I see God in nature. As a child, I would refuse to go inside on a pretty day. My mother told me that at two years of age my best friend Clayton and I would head out with our pails to rescue bugs. When we moved to a neighborhood and had a nice sized yard, I would find holes filled with toads. I would take them in to our bathroom, place them in the sink, and shut the door. I then would head out to find more. Whoever opened the bathroom door would be in for a big surprise. It was usually my mom. I can hear her saying, “Sarah Anne, what in the world are you doing?”

I cried when people killed bugs. Sometimes my older brother did it just to torment me. He would pull the legs off of a grasshopper and ask, “You want me to put it out of it’s misery?” In my mind I envisioned a little hospital crew reattaching the maimed part and quickly said, “Yes! Please help it.” He would proceed to stomp the poor insect while I wailed and sobbed. Another evil tactic was talking my grass-hopper collections and tossing them into spider webs as I screeched. Traumatic times indeed. Boys really are made of “snakes and snails.”
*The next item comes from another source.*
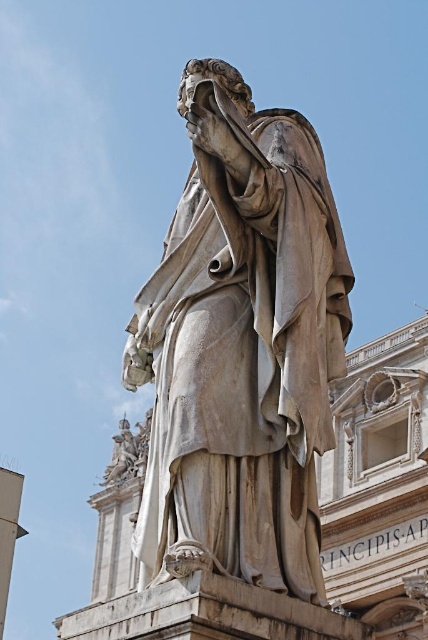
You are an art student analyzing the statue from a specific viewpoint. You notice two points on the statue labeled as point (x=199, y=189) and point (x=140, y=470). Which of these two points is nearer to your current position?

Point (x=199, y=189) is closer to the camera than point (x=140, y=470), so the point (x=199, y=189) is nearer to your current position.

Looking at this image, you are an art student observing the classical statue in the image. You need to sketch the statue accurately. The statue is represented by a point at coordinates point (240, 346). Which direction should you focus on to capture the statue in your drawing?

The white marble statue at center is represented by point (240, 346), so you should focus on the center of the image to capture the statue in your drawing.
I remember walks with my dogs discovering snakes, gullies, riverlets, and ponds. The adventures were always satisfying eating wild berries and snatching fruit from neighbors trees to serve as a makeshift lunch. I would explore for hours and heading home in the gloaming which is still a favorite time of day for me. Everything glows and seems lucid to the eye. These walks continued until being ambulatory was stolen away by by ALS. My dogs and I explored the woods around my home. We’ve flushed squirrels and deer. Watching the hounds bay and chase is a beautiful sight. Of course, no one was harmed. The joy is in the pursuit which is a good thing because my girls never caught anything. Watching them rush to ponds to swim and flounce their sodden coats as they came back to me on our adventure always made me smile.

Today, I roll and still commune with nature. It’s limited to my yard but it’s a sanctuary to me. I trek in my scoot watching birds enjoy my feeders, birdhouses, and trees. The butterflies and bees scurrying and harvesting from my flowers. My dogs follow me and rest at my feet as I look up dreamily into the trees I planted as mere saplings. Their girth a treasure I thought I would never see. I spend hours watching and listening to nature. From toddler to death, I will enjoy my sacred time with God in his roofless sanctuary.